■ ACTIVITY ■
Using the data below, gather each line that includes the word "only".

■ TASK DATA ■
- Opening Delimiter -
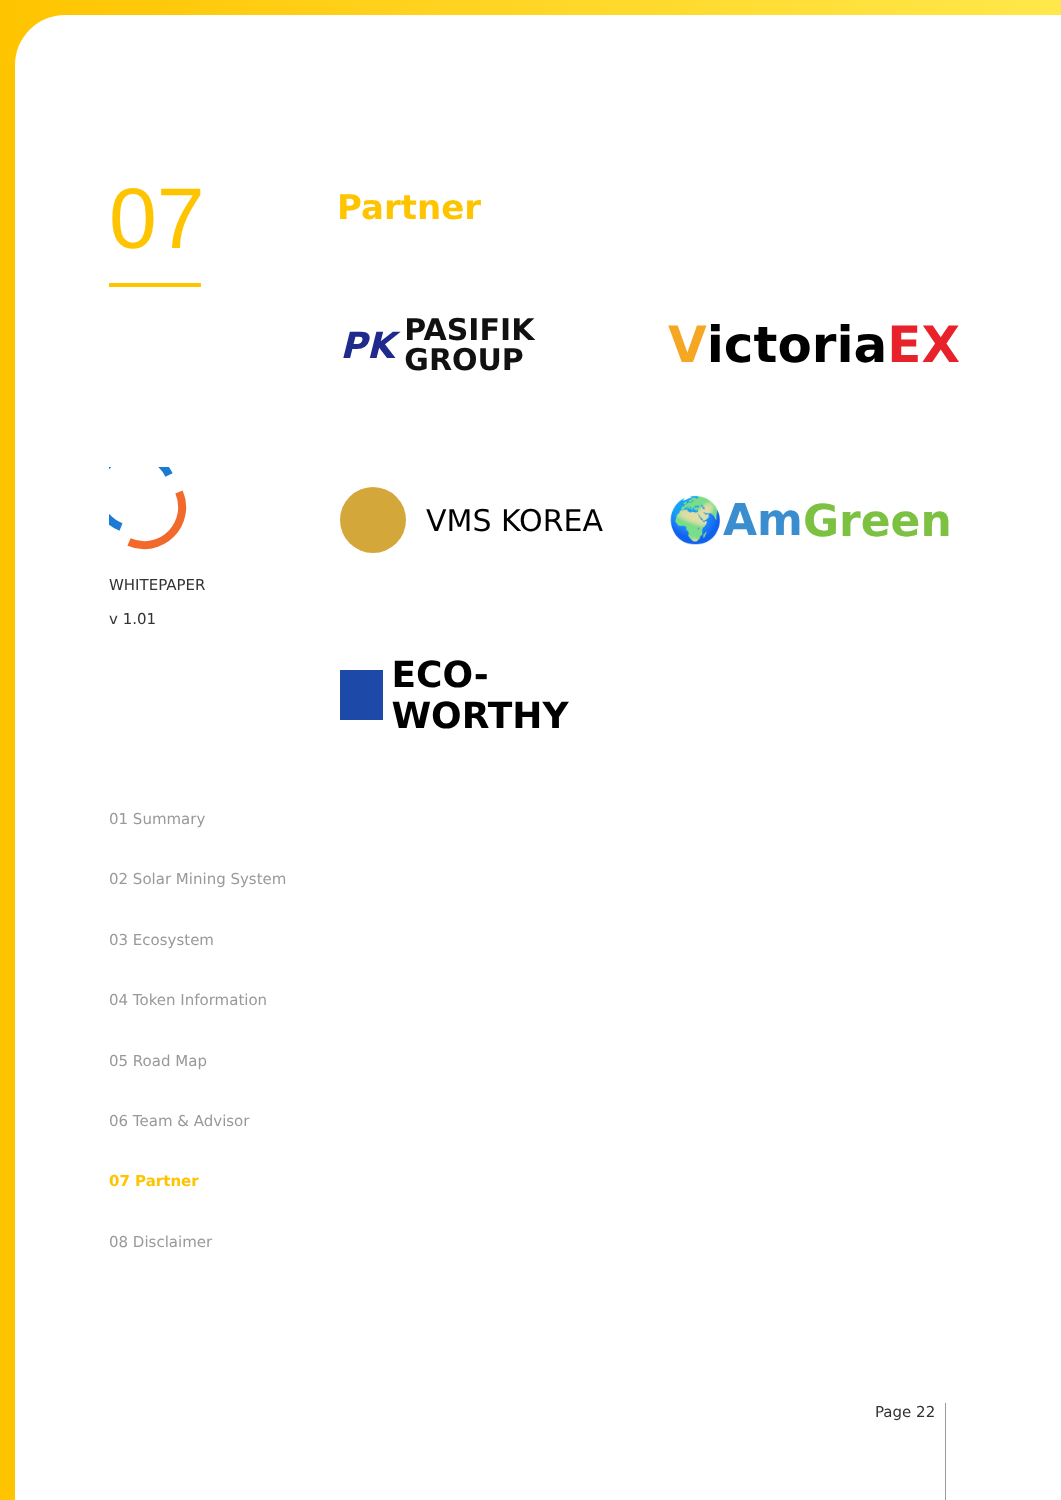07
WHITEPAPER
v 1.01
Partner
PK PASIFIK
GROUP
Victoria EX
VMS KOREA
🌍Am Green
ECO-WORTHY
01 Summary
02 Solar Mining System
03 Ecosystem
04 Token Information
05 Road Map
06 Team & Advisor
07 Partner
08 Disclaimer
Page 22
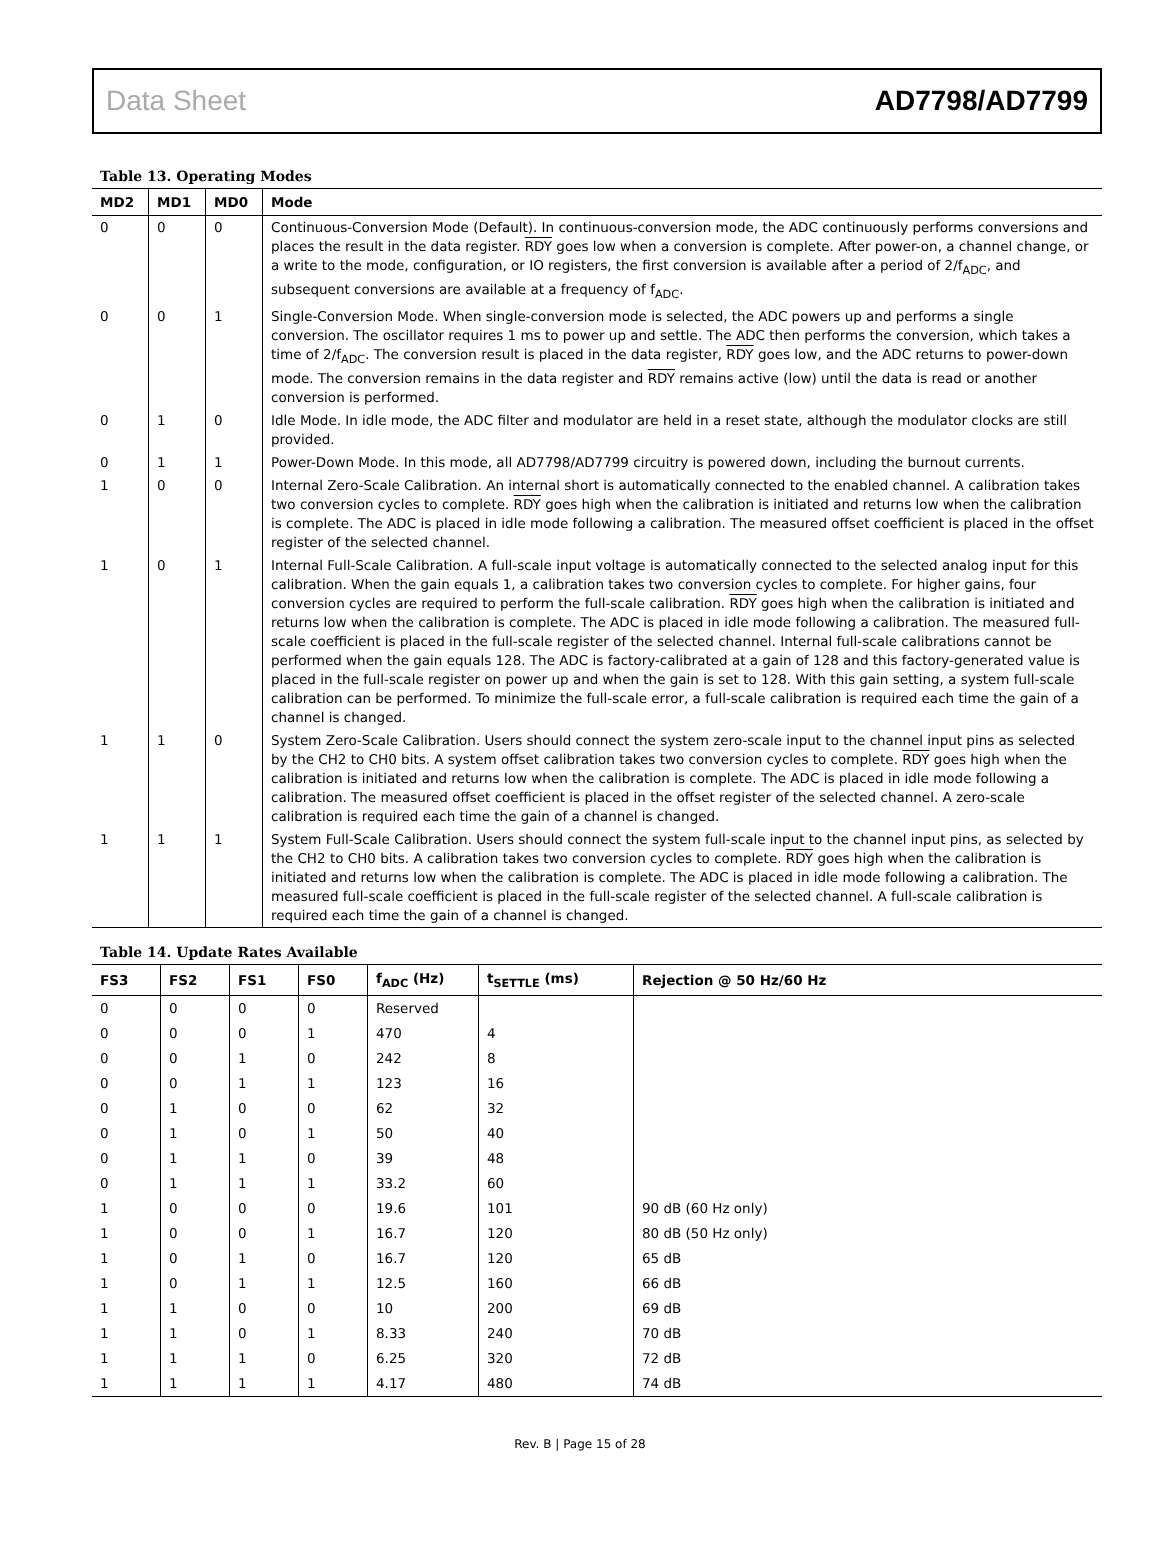Data Sheet AD7798/AD7799
Table 13. Operating Modes
| MD2 | MD1 | MD0 | Mode |
| --- | --- | --- | --- |
| 0 | 0 | 0 | Continuous-Conversion Mode (Default). In continuous-conversion mode, the ADC continuously performs conversions and places the result in the data register. RDY goes low when a conversion is complete. After power-on, a channel change, or a write to the mode, configuration, or IO registers, the first conversion is available after a period of 2/f<sub>ADC</sub>, and subsequent conversions are available at a frequency of f<sub>ADC</sub>. |
| 0 | 0 | 1 | Single-Conversion Mode. When single-conversion mode is selected, the ADC powers up and performs a single conversion. The oscillator requires 1 ms to power up and settle. The ADC then performs the conversion, which takes a time of 2/f<sub>ADC</sub>. The conversion result is placed in the data register, RDY goes low, and the ADC returns to power-down mode. The conversion remains in the data register and RDY remains active (low) until the data is read or another conversion is performed. |
| 0 | 1 | 0 | Idle Mode. In idle mode, the ADC filter and modulator are held in a reset state, although the modulator clocks are still provided. |
| 0 | 1 | 1 | Power-Down Mode. In this mode, all AD7798/AD7799 circuitry is powered down, including the burnout currents. |
| 1 | 0 | 0 | Internal Zero-Scale Calibration. An internal short is automatically connected to the enabled channel. A calibration takes two conversion cycles to complete. RDY goes high when the calibration is initiated and returns low when the calibration is complete. The ADC is placed in idle mode following a calibration. The measured offset coefficient is placed in the offset register of the selected channel. |
| 1 | 0 | 1 | Internal Full-Scale Calibration. A full-scale input voltage is automatically connected to the selected analog input for this calibration. When the gain equals 1, a calibration takes two conversion cycles to complete. For higher gains, four conversion cycles are required to perform the full-scale calibration. RDY goes high when the calibration is initiated and returns low when the calibration is complete. The ADC is placed in idle mode following a calibration. The measured full-scale coefficient is placed in the full-scale register of the selected channel. Internal full-scale calibrations cannot be performed when the gain equals 128. The ADC is factory-calibrated at a gain of 128 and this factory-generated value is placed in the full-scale register on power up and when the gain is set to 128. With this gain setting, a system full-scale calibration can be performed. To minimize the full-scale error, a full-scale calibration is required each time the gain of a channel is changed. |
| 1 | 1 | 0 | System Zero-Scale Calibration. Users should connect the system zero-scale input to the channel input pins as selected by the CH2 to CH0 bits. A system offset calibration takes two conversion cycles to complete. RDY goes high when the calibration is initiated and returns low when the calibration is complete. The ADC is placed in idle mode following a calibration. The measured offset coefficient is placed in the offset register of the selected channel. A zero-scale calibration is required each time the gain of a channel is changed. |
| 1 | 1 | 1 | System Full-Scale Calibration. Users should connect the system full-scale input to the channel input pins, as selected by the CH2 to CH0 bits. A calibration takes two conversion cycles to complete. RDY goes high when the calibration is initiated and returns low when the calibration is complete. The ADC is placed in idle mode following a calibration. The measured full-scale coefficient is placed in the full-scale register of the selected channel. A full-scale calibration is required each time the gain of a channel is changed. |
Table 14. Update Rates Available
| FS3 | FS2 | FS1 | FS0 | f<sub>ADC</sub> (Hz) | t<sub>SETTLE</sub> (ms) | Rejection @ 50 Hz/60 Hz |
| --- | --- | --- | --- | --- | --- | --- |
| 0 | 0 | 0 | 0 | Reserved | | |
| 0 | 0 | 0 | 1 | 470 | 4 | |
| 0 | 0 | 1 | 0 | 242 | 8 | |
| 0 | 0 | 1 | 1 | 123 | 16 | |
| 0 | 1 | 0 | 0 | 62 | 32 | |
| 0 | 1 | 0 | 1 | 50 | 40 | |
| 0 | 1 | 1 | 0 | 39 | 48 | |
| 0 | 1 | 1 | 1 | 33.2 | 60 | |
| 1 | 0 | 0 | 0 | 19.6 | 101 | 90 dB (60 Hz only) |
| 1 | 0 | 0 | 1 | 16.7 | 120 | 80 dB (50 Hz only) |
| 1 | 0 | 1 | 0 | 16.7 | 120 | 65 dB |
| 1 | 0 | 1 | 1 | 12.5 | 160 | 66 dB |
| 1 | 1 | 0 | 0 | 10 | 200 | 69 dB |
| 1 | 1 | 0 | 1 | 8.33 | 240 | 70 dB |
| 1 | 1 | 1 | 0 | 6.25 | 320 | 72 dB |
| 1 | 1 | 1 | 1 | 4.17 | 480 | 74 dB |
Rev. B | Page 15 of 28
- Closing Delimiter -
■ OUTPUT ■
| 1 | 0 | 0 | 0 | 19.6 | 101 | 90 dB (60 Hz only) |
| 1 | 0 | 0 | 1 | 16.7 | 120 | 80 dB (50 Hz only) |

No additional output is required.